4. What to look for when choosing an EC2 instance (especially when working with text via python)?

The biggest precursor question here is this: what is the computational profile of your workload? As mentioned in A2, while choosing an instance that is more powerful across all major properties (RAM, CPU cores/speed, GPU, networking, etc) will almost guarantee speeding up your process, you are likely going to be overpaying/underutilizing as only a subset of those resources will be the true bottleneck for your system.
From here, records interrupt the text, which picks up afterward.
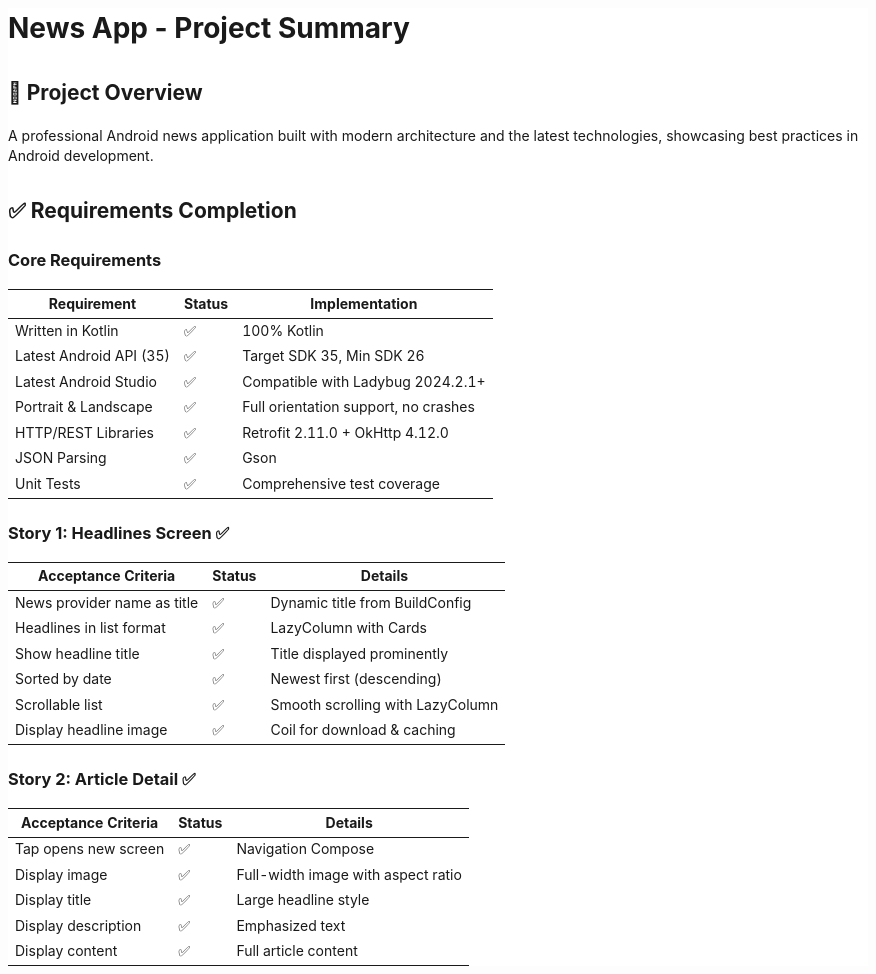# News App - Project Summary

## 📱 Project Overview

A professional Android news application built with modern architecture and the latest technologies, showcasing best practices in Android development.

## ✅ Requirements Completion

### Core Requirements

| Requirement | Status | Implementation |
|------------|--------|----------------|
| Written in Kotlin | ✅ | 100% Kotlin |
| Latest Android API (35) | ✅ | Target SDK 35, Min SDK 26 |
| Latest Android Studio | ✅ | Compatible with Ladybug 2024.2.1+ |
| Portrait & Landscape | ✅ | Full orientation support, no crashes |
| HTTP/REST Libraries | ✅ | Retrofit 2.11.0 + OkHttp 4.12.0 |
| JSON Parsing | ✅ | Gson |
| Unit Tests | ✅ | Comprehensive test coverage |

### Story 1: Headlines Screen ✅

| Acceptance Criteria | Status | Details |
|---------------------|--------|---------|
| News provider name as title | ✅ | Dynamic title from BuildConfig |
| Headlines in list format | ✅ | LazyColumn with Cards |
| Show headline title | ✅ | Title displayed prominently |
| Sorted by date | ✅ | Newest first (descending) |
| Scrollable list | ✅ | Smooth scrolling with LazyColumn |
| Display headline image | ✅ | Coil for download & caching |

### Story 2: Article Detail ✅

| Acceptance Criteria | Status | Details |
|---------------------|--------|---------|
| Tap opens new screen | ✅ | Navigation Compose |
| Display image | ✅ | Full-width image with aspect ratio |
| Display title | ✅ | Large headline style |
| Display description | ✅ | Emphasized text |
| Display content | ✅ | Full article content |
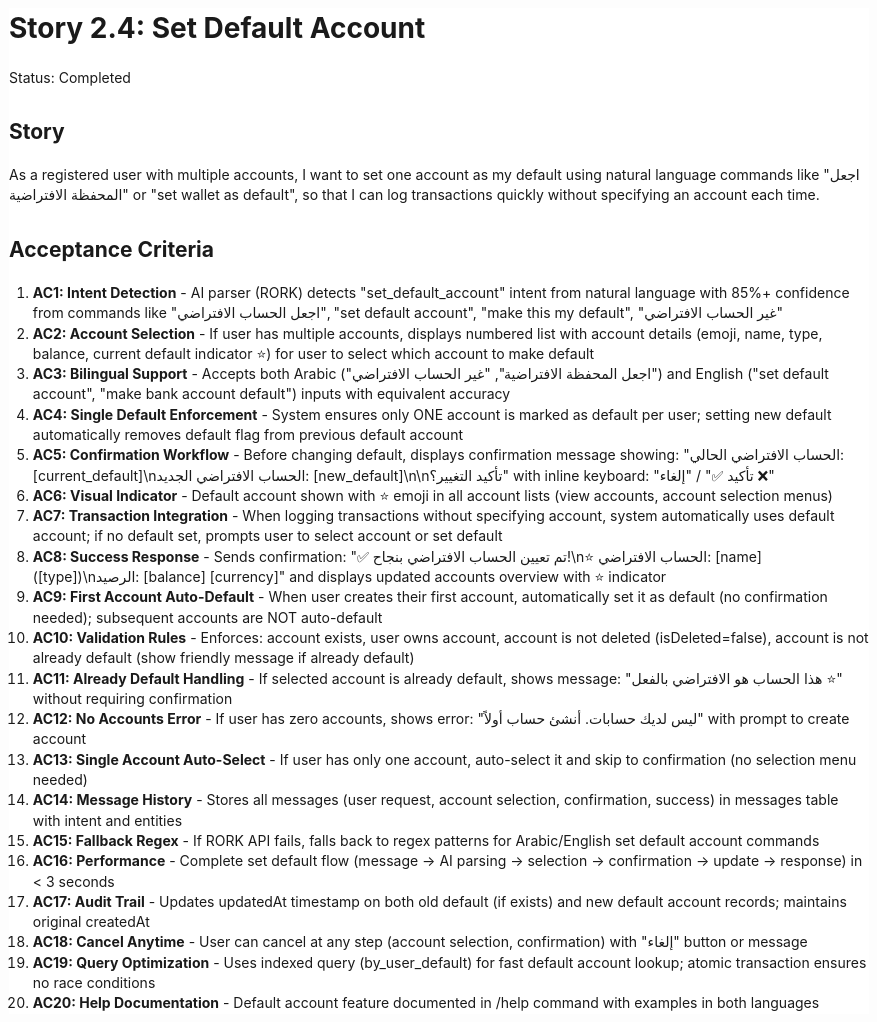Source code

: # Story 2.4: Set Default Account

Status: Completed

## Story

As a registered user with multiple accounts,
I want to set one account as my default using natural language commands like "اجعل المحفظة الافتراضية" or "set wallet as default",
so that I can log transactions quickly without specifying an account each time.

## Acceptance Criteria

1. **AC1: Intent Detection** - AI parser (RORK) detects "set_default_account" intent from natural language with 85%+ confidence from commands like "اجعل الحساب الافتراضي", "set default account", "make this my default", "غير الحساب الافتراضي"
2. **AC2: Account Selection** - If user has multiple accounts, displays numbered list with account details (emoji, name, type, balance, current default indicator ⭐) for user to select which account to make default
3. **AC3: Bilingual Support** - Accepts both Arabic ("اجعل المحفظة الافتراضية", "غير الحساب الافتراضي") and English ("set default account", "make bank account default") inputs with equivalent accuracy
4. **AC4: Single Default Enforcement** - System ensures only ONE account is marked as default per user; setting new default automatically removes default flag from previous default account
5. **AC5: Confirmation Workflow** - Before changing default, displays confirmation message showing: "الحساب الافتراضي الحالي: [current_default]\nالحساب الافتراضي الجديد: [new_default]\n\nتأكيد التغيير؟" with inline keyboard: "تأكيد ✅" / "إلغاء ❌"
6. **AC6: Visual Indicator** - Default account shown with ⭐ emoji in all account lists (view accounts, account selection menus)
7. **AC7: Transaction Integration** - When logging transactions without specifying account, system automatically uses default account; if no default set, prompts user to select account or set default
8. **AC8: Success Response** - Sends confirmation: "✅ تم تعيين الحساب الافتراضي بنجاح!\n⭐ الحساب الافتراضي: [name] ([type])\nالرصيد: [balance] [currency]" and displays updated accounts overview with ⭐ indicator
9. **AC9: First Account Auto-Default** - When user creates their first account, automatically set it as default (no confirmation needed); subsequent accounts are NOT auto-default
10. **AC10: Validation Rules** - Enforces: account exists, user owns account, account is not deleted (isDeleted=false), account is not already default (show friendly message if already default)
11. **AC11: Already Default Handling** - If selected account is already default, shows message: "هذا الحساب هو الافتراضي بالفعل ⭐" without requiring confirmation
12. **AC12: No Accounts Error** - If user has zero accounts, shows error: "ليس لديك حسابات. أنشئ حساب أولاً" with prompt to create account
13. **AC13: Single Account Auto-Select** - If user has only one account, auto-select it and skip to confirmation (no selection menu needed)
14. **AC14: Message History** - Stores all messages (user request, account selection, confirmation, success) in messages table with intent and entities
15. **AC15: Fallback Regex** - If RORK API fails, falls back to regex patterns for Arabic/English set default account commands
16. **AC16: Performance** - Complete set default flow (message → AI parsing → selection → confirmation → update → response) in < 3 seconds
17. **AC17: Audit Trail** - Updates updatedAt timestamp on both old default (if exists) and new default account records; maintains original createdAt
18. **AC18: Cancel Anytime** - User can cancel at any step (account selection, confirmation) with "إلغاء" button or message
19. **AC19: Query Optimization** - Uses indexed query (by_user_default) for fast default account lookup; atomic transaction ensures no race conditions
20. **AC20: Help Documentation** - Default account feature documented in /help command with examples in both languages
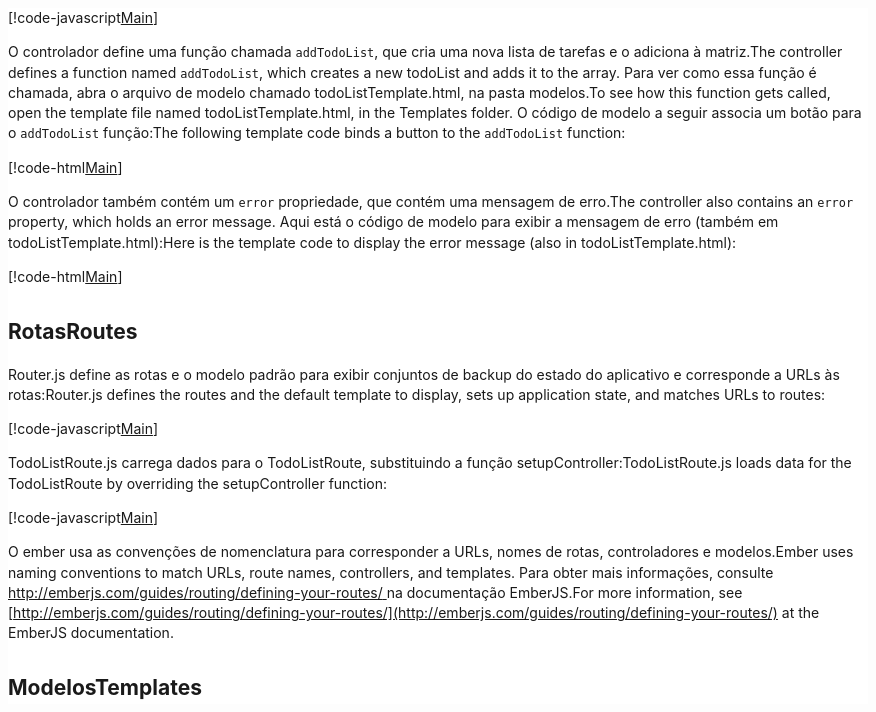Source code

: [!code-javascript[Main](emberjs-template/samples/sample7.js)]

<span data-ttu-id="0f36b-171">O controlador define uma função chamada `addTodoList`, que cria uma nova lista de tarefas e o adiciona à matriz.</span><span class="sxs-lookup"><span data-stu-id="0f36b-171">The controller defines a function named `addTodoList`, which creates a new todoList and adds it to the array.</span></span> <span data-ttu-id="0f36b-172">Para ver como essa função é chamada, abra o arquivo de modelo chamado todoListTemplate.html, na pasta modelos.</span><span class="sxs-lookup"><span data-stu-id="0f36b-172">To see how this function gets called, open the template file named todoListTemplate.html, in the Templates folder.</span></span> <span data-ttu-id="0f36b-173">O código de modelo a seguir associa um botão para o `addTodoList` função:</span><span class="sxs-lookup"><span data-stu-id="0f36b-173">The following template code binds a button to the `addTodoList` function:</span></span>

[!code-html[Main](emberjs-template/samples/sample8.html)]

<span data-ttu-id="0f36b-174">O controlador também contém um `error` propriedade, que contém uma mensagem de erro.</span><span class="sxs-lookup"><span data-stu-id="0f36b-174">The controller also contains an `error` property, which holds an error message.</span></span> <span data-ttu-id="0f36b-175">Aqui está o código de modelo para exibir a mensagem de erro (também em todoListTemplate.html):</span><span class="sxs-lookup"><span data-stu-id="0f36b-175">Here is the template code to display the error message (also in todoListTemplate.html):</span></span>

[!code-html[Main](emberjs-template/samples/sample9.html)]

## <a name="routes"></a><span data-ttu-id="0f36b-176">Rotas</span><span class="sxs-lookup"><span data-stu-id="0f36b-176">Routes</span></span>

<span data-ttu-id="0f36b-177">Router.js define as rotas e o modelo padrão para exibir conjuntos de backup do estado do aplicativo e corresponde a URLs às rotas:</span><span class="sxs-lookup"><span data-stu-id="0f36b-177">Router.js defines the routes and the default template to display, sets up application state, and matches URLs to routes:</span></span>

[!code-javascript[Main](emberjs-template/samples/sample10.js)]

<span data-ttu-id="0f36b-178">TodoListRoute.js carrega dados para o TodoListRoute, substituindo a função setupController:</span><span class="sxs-lookup"><span data-stu-id="0f36b-178">TodoListRoute.js loads data for the TodoListRoute by overriding the setupController function:</span></span>

[!code-javascript[Main](emberjs-template/samples/sample11.js)]

<span data-ttu-id="0f36b-179">O ember usa as convenções de nomenclatura para corresponder a URLs, nomes de rotas, controladores e modelos.</span><span class="sxs-lookup"><span data-stu-id="0f36b-179">Ember uses naming conventions to match URLs, route names, controllers, and templates.</span></span> <span data-ttu-id="0f36b-180">Para obter mais informações, consulte [ http://emberjs.com/guides/routing/defining-your-routes/ ](http://emberjs.com/guides/routing/defining-your-routes/) na documentação EmberJS.</span><span class="sxs-lookup"><span data-stu-id="0f36b-180">For more information, see [http://emberjs.com/guides/routing/defining-your-routes/](http://emberjs.com/guides/routing/defining-your-routes/) at the EmberJS documentation.</span></span>

## <a name="templates"></a><span data-ttu-id="0f36b-181">Modelos</span><span class="sxs-lookup"><span data-stu-id="0f36b-181">Templates</span></span>
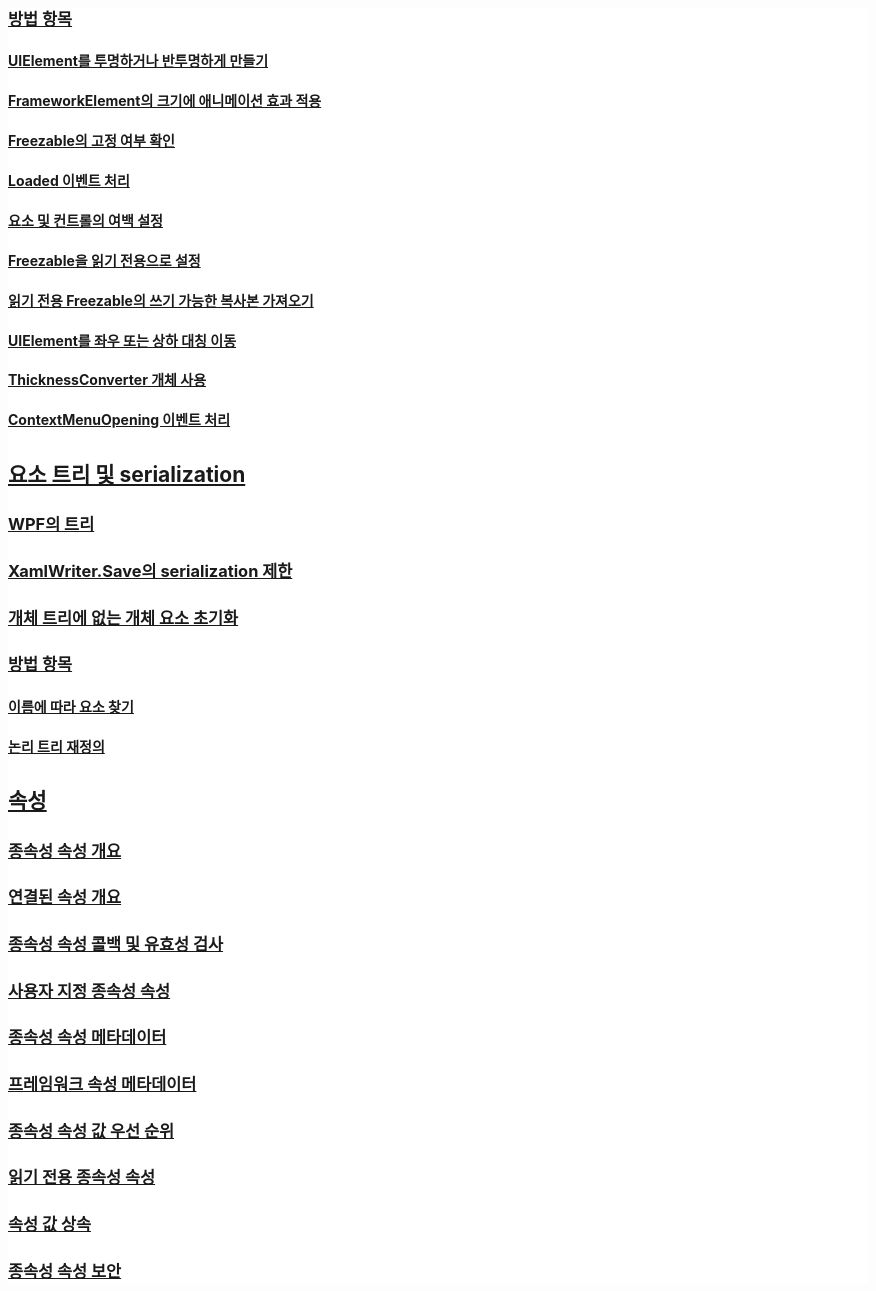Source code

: ### [방법 항목](base-elements-how-to-topics.md)
#### [UIElement를 투명하거나 반투명하게 만들기](how-to-make-a-uielement-transparent-or-semi-transparent.md)
#### [FrameworkElement의 크기에 애니메이션 효과 적용](how-to-animate-the-size-of-a-frameworkelement.md)
#### [Freezable의 고정 여부 확인](how-to-determine-whether-a-freezable-is-frozen.md)
#### [Loaded 이벤트 처리](how-to-handle-a-loaded-event.md)
#### [요소 및 컨트롤의 여백 설정](how-to-set-margins-of-elements-and-controls.md)
#### [Freezable을 읽기 전용으로 설정](how-to-make-a-freezable-read-only.md)
#### [읽기 전용 Freezable의 쓰기 가능한 복사본 가져오기](how-to-obtain-a-writable-copy-of-a-read-only-freezable.md)
#### [UIElement를 좌우 또는 상하 대칭 이동](how-to-flip-a-uielement-horizontally-or-vertically.md)
#### [ThicknessConverter 개체 사용](how-to-use-a-thicknessconverter-object.md)
#### [ContextMenuOpening 이벤트 처리](how-to-handle-the-contextmenuopening-event.md)
## [요소 트리 및 serialization](element-tree-and-serialization.md)
### [WPF의 트리](trees-in-wpf.md)
### [XamlWriter.Save의 serialization 제한](serialization-limitations-of-xamlwriter-save.md)
### [개체 트리에 없는 개체 요소 초기화](initialization-for-object-elements-not-in-an-object-tree.md)
### [방법 항목](element-tree-and-serialization-how-to-topics.md)
#### [이름에 따라 요소 찾기](how-to-find-an-element-by-its-name.md)
#### [논리 트리 재정의](how-to-override-the-logical-tree.md)
## [속성](properties-wpf.md)
### [종속성 속성 개요](dependency-properties-overview.md)
### [연결된 속성 개요](attached-properties-overview.md)
### [종속성 속성 콜백 및 유효성 검사](dependency-property-callbacks-and-validation.md)
### [사용자 지정 종속성 속성](custom-dependency-properties.md)
### [종속성 속성 메타데이터](dependency-property-metadata.md)
### [프레임워크 속성 메타데이터](framework-property-metadata.md)
### [종속성 속성 값 우선 순위](dependency-property-value-precedence.md)
### [읽기 전용 종속성 속성](read-only-dependency-properties.md)
### [속성 값 상속](property-value-inheritance.md)
### [종속성 속성 보안](dependency-property-security.md)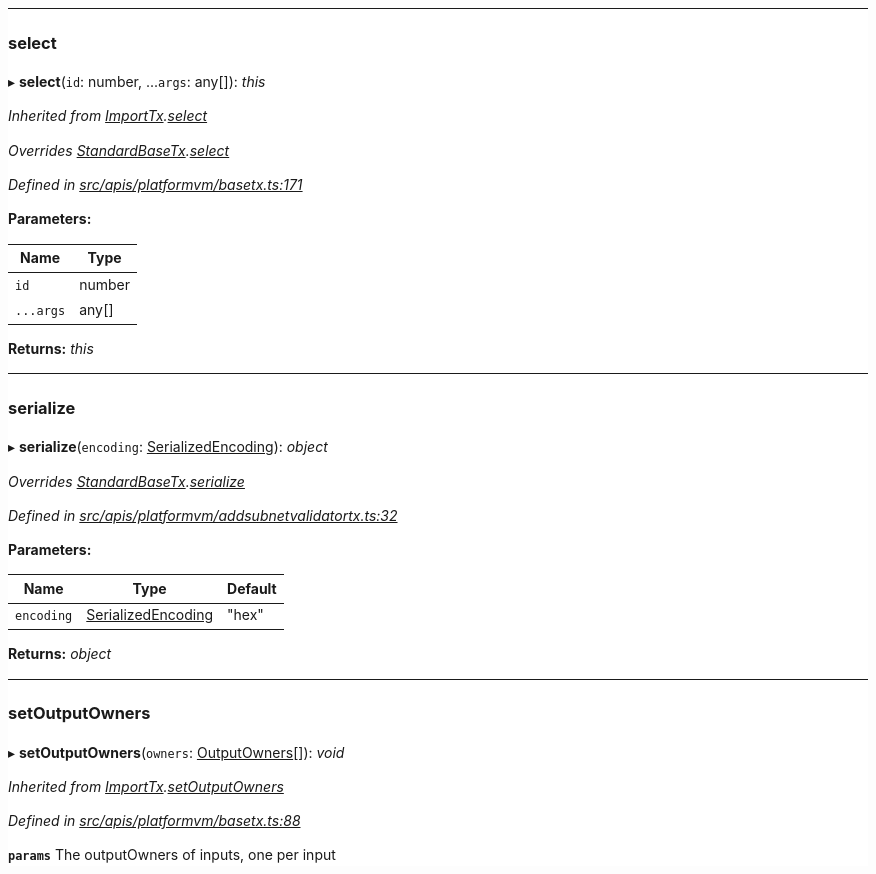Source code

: ___

###  select

▸ **select**(`id`: number, ...`args`: any[]): *this*

*Inherited from [ImportTx](api_platformvm_importtx.importtx.md).[select](api_platformvm_importtx.importtx.md#select)*

*Overrides [StandardBaseTx](common_transactions.standardbasetx.md).[select](common_transactions.standardbasetx.md#abstract-select)*

*Defined in [src/apis/platformvm/basetx.ts:171](https://github.com/chain4travel/caminojs/blob/ac57b5af/src/apis/platformvm/basetx.ts#L171)*

**Parameters:**

Name | Type |
------ | ------ |
`id` | number |
`...args` | any[] |

**Returns:** *this*

___

###  serialize

▸ **serialize**(`encoding`: [SerializedEncoding](../modules/utils_serialization.md#serializedencoding)): *object*

*Overrides [StandardBaseTx](common_transactions.standardbasetx.md).[serialize](common_transactions.standardbasetx.md#serialize)*

*Defined in [src/apis/platformvm/addsubnetvalidatortx.ts:32](https://github.com/chain4travel/caminojs/blob/ac57b5af/src/apis/platformvm/addsubnetvalidatortx.ts#L32)*

**Parameters:**

Name | Type | Default |
------ | ------ | ------ |
`encoding` | [SerializedEncoding](../modules/utils_serialization.md#serializedencoding) | "hex" |

**Returns:** *object*

___

###  setOutputOwners

▸ **setOutputOwners**(`owners`: [OutputOwners](common_output.outputowners.md)[]): *void*

*Inherited from [ImportTx](api_platformvm_importtx.importtx.md).[setOutputOwners](api_platformvm_importtx.importtx.md#setoutputowners)*

*Defined in [src/apis/platformvm/basetx.ts:88](https://github.com/chain4travel/caminojs/blob/ac57b5af/src/apis/platformvm/basetx.ts#L88)*

**`params`** The outputOwners of inputs, one per input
Finding which type of hardware is currently at maximum capacity in your current workload will help you figure out what type of instance to provision.

Off the cuff, I'd recommend a C-class (compute optimized) instance or P-class (GPU/parallel compute optimized) instance, depending on whether your process is parallelizable with a GPU.

5. Because I'm trying to process a csv file: What's the best way to work with existing files/store new files? Is it better to store them in a S3 bucket? How to connect?

Storing in S3 is likely to be ideal considering it will enable other services to more easily access the file(s) (whether that's other AWS services in the cloud, or you trying to pull the file from outside of AWS). Also, it enables you to tear down the server once your computations are done, and the file will persist on S3 permanently.